A drone strike on Saudi oil pipelines. A cyber-attack on an African national oil company. Two explosions on oil tankers in the Gulf of Oman. Security is critical to the integrity and continuity of any oil and gas or power and utility operation.
Disruptions are costly and deadly. The threats are becoming ever more dangerous and complex. For the first time ever, Africa Oil & Power hosts a special focus Energy Security, led by Energy & Natural Resource Security, Incorporated.
Africa Oil & Power’s CEO, Guillaume Doane, speaks with C. Derek Campbell, CEO of Energy & Natural Resource Security, on the importance of African governments and companies protecting their energy infrastructure and natural resource assets.
We are talking about doing the first-ever panel on Energy Security at Africa Oil & Power. You have been to all our Cape Town conferences in the past and you understand what we stand for. What do you want to achieve through a panel discussion on energy security in Africa?
Several things. Energy Security is inextricably tied to the narrative of “Africans leveraging their own natural resources for the benefit of Africans”.
One of the things that are going to make that a reality, is to include the protection of critical energy infrastructure and/or natural resource assets as a part of the development plan to leverage these assets for monetary purposes.
A challenge to this goal, for example, is that stakeholders take final investment decision (FID) on projects and security is only thought of in terms of risk to the capital – not a physical or cyber risk to the project.
When you talk to an investment house about de-risking a project, the first thing they talk about in an Africa project is squeezing the time horizon on investment to get a return on investment (ROI) over a three-year period rather than a ten-year period – for example. This approach guarantees the investor gets their projected returns; however, the operator is left to his own devices to manage and ensure a fruitful and fully functional project.
Whether he survives or not is immaterial to the investor. That puts projects at risk because Company X that wants to monetize crude asset Y is worried about paying off its investor and not about monetizing the asset writ large from an operational standpoint over the long term.
Right, it is a narrow view of risk and not understanding that the security of physical assets is being neglected.
Exactly. If you ask me what I want to have to happen, I want to educate Africans about the need to have proper physical, cyber, and technical security solutions in place for their Critical Energy Infrastructure and Natural Resource assets – not only to mitigate risk, but also to make sure they can achieve resiliency and maintain continuity of operations.
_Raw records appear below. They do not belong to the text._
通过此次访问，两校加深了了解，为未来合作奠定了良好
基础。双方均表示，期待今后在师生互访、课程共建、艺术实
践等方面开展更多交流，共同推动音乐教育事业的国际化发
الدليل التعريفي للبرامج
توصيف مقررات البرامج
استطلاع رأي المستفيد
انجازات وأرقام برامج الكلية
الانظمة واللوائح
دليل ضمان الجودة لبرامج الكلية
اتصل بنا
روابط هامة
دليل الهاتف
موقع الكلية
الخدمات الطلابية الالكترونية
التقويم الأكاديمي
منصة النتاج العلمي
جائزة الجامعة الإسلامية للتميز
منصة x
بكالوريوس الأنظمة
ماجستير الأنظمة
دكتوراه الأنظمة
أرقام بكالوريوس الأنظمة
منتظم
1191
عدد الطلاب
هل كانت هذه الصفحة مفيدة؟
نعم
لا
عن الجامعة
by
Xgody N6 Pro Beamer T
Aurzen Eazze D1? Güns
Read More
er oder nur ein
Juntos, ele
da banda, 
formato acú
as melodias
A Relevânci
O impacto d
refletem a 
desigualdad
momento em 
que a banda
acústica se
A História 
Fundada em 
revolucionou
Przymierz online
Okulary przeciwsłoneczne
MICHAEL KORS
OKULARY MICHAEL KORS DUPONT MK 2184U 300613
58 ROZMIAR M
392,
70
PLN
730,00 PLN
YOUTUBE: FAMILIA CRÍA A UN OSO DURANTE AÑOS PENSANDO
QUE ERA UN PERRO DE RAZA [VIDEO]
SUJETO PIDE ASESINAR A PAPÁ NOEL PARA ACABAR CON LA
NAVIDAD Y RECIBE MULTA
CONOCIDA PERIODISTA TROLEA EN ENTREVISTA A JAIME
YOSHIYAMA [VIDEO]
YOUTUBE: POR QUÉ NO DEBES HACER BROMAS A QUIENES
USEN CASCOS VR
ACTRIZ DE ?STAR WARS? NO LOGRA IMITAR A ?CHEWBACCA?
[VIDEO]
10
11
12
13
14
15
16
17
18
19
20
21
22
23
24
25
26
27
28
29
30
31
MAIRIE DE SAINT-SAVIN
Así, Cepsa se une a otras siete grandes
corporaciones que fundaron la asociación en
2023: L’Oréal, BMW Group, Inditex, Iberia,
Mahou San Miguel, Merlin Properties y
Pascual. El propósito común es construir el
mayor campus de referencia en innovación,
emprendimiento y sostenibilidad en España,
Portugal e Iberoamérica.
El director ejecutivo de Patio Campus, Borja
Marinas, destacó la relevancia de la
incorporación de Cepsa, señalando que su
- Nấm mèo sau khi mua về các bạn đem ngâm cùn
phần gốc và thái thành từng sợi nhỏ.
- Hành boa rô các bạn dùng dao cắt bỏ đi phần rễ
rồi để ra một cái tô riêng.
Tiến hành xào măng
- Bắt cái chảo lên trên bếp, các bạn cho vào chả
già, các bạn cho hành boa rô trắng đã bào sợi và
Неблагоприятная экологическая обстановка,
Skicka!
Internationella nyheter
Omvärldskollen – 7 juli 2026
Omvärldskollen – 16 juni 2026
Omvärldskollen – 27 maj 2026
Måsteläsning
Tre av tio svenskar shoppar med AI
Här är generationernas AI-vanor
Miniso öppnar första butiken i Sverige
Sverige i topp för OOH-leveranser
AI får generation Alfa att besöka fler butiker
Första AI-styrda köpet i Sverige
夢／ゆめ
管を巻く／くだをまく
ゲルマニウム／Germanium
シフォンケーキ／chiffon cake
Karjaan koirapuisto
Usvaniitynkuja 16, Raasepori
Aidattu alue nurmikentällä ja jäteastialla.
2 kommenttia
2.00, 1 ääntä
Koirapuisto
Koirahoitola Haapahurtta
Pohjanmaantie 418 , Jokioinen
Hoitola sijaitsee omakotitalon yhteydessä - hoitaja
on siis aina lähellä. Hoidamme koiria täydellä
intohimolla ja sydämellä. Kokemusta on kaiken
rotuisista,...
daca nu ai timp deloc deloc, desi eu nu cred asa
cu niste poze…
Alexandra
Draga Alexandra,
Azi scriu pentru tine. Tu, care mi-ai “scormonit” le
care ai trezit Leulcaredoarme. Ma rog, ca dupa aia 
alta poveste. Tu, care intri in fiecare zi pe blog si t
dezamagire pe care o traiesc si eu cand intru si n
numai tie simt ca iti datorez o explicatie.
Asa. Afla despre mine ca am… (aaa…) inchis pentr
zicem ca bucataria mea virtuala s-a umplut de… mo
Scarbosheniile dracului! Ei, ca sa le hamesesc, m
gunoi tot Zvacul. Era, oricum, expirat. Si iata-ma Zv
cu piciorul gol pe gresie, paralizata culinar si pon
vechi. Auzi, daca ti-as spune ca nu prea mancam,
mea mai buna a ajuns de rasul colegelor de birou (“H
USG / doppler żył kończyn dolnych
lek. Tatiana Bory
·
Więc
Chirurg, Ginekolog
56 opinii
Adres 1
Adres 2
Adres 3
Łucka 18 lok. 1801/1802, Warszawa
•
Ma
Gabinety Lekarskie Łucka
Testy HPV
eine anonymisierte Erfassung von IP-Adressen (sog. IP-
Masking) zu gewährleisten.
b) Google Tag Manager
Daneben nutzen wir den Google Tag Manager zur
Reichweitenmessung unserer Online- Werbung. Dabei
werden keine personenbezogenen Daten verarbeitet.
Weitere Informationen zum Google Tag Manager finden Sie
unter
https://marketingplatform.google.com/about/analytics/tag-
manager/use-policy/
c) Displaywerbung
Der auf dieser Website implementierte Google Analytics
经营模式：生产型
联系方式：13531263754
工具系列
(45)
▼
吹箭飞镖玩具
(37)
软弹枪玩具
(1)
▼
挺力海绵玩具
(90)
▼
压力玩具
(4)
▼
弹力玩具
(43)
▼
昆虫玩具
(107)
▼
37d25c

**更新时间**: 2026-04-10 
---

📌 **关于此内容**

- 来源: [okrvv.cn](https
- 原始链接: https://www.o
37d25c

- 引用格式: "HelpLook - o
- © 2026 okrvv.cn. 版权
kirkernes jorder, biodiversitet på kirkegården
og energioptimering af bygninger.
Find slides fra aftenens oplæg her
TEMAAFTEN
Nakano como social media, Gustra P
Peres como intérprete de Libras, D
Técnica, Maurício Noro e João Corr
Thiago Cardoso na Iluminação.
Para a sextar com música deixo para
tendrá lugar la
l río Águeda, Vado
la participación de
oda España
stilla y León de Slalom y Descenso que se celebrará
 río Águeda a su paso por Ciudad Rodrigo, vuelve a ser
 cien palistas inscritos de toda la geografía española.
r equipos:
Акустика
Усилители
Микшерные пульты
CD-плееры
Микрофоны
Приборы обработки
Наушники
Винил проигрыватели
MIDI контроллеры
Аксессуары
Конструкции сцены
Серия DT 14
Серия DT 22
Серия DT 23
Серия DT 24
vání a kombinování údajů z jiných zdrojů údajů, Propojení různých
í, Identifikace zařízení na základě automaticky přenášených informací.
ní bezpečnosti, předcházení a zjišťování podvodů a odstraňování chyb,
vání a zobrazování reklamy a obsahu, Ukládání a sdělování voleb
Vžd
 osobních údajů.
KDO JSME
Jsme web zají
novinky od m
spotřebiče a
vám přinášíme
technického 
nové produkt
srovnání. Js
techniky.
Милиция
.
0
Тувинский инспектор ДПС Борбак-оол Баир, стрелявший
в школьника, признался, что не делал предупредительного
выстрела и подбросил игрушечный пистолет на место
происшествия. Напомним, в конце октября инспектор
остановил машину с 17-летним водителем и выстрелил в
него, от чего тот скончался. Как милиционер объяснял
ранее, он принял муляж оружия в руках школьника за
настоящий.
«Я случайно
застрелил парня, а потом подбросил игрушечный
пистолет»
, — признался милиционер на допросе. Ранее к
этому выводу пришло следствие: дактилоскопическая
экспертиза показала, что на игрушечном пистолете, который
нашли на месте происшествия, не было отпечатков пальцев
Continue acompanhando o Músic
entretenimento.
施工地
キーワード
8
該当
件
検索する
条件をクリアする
Throughout Africa today you have Oil & Gas and Power & Utility operations that are vulnerable to a multitude of risks. Today, many Nigerian oil & gas operators cannot fully monetize the assets they own, whether they are operating an oil well or a pipeline for example. Why? At the end of the day, they have vandalism, theft, terrorism, and criminal activity that impacts everything they do for all their operations. Without having the right physical, cyber, and technical risk-mitigation solutions in place, they cannot control that asset. It is just not achievable – thus impacting their bottom-line.
How do you get oilfield operators to understand the importance of balancing those interests?
First, you give global examples, of how assets are impacted by these physical, cyber, and technical threats – to include financial impacts. Second, you provide specifics about threats/attacks that have happened in their own backyard. Issues like the physical attack in Algeria on their gas plant, the physical theft that happens in Nigeria, the oil and gas assets taken out in South Sudan years ago. A ransomware attack in Angola a month ago. You start by providing real-life examples.
Do you feel that recent attacks and tensions in the Middle East have yet again brought security back into the forefront of people’s minds when making investment decisions?
Absolutely. More importantly, these events provide an understanding that risk-mitigation is more than just some security guards and an antivirus software protection package. There must be a holistic security component to your daily operations. The issue is about having an integrated surveillance and monitoring activity that lets a stakeholder detect, deter and respond to these acts that come against their asset, both in the physical and cyber realms – on and offshore.
If you look at energy and natural resource extraction activities in the U.S., this type of protection is at the forefront of how they develop and maintain all of their operations. In Africa, this is at best an afterthought.
Your company has always said that it is more than about just protecting your asset: it is about the continuity of operations. The question being, ‘How much is it worth to you to spend to ensure your operations are never interrupted?’
That is correct. That also impacts your insurance premiums as well as the money invested in the project – regardless of the project is greenfield or ongoing.
If you can deploy 21st-century risk mitigation solutions, the case can be made to the insurers to lower the premiums on your projects. The same case can be made to investors about giving operators better rates on capital raised for projects. Deploying the proper 21st-century security solutions improves the bottom line for Energy and Natural Resource operations, ensuring greater chances of project success for the African stakeholders who operate and maintain them.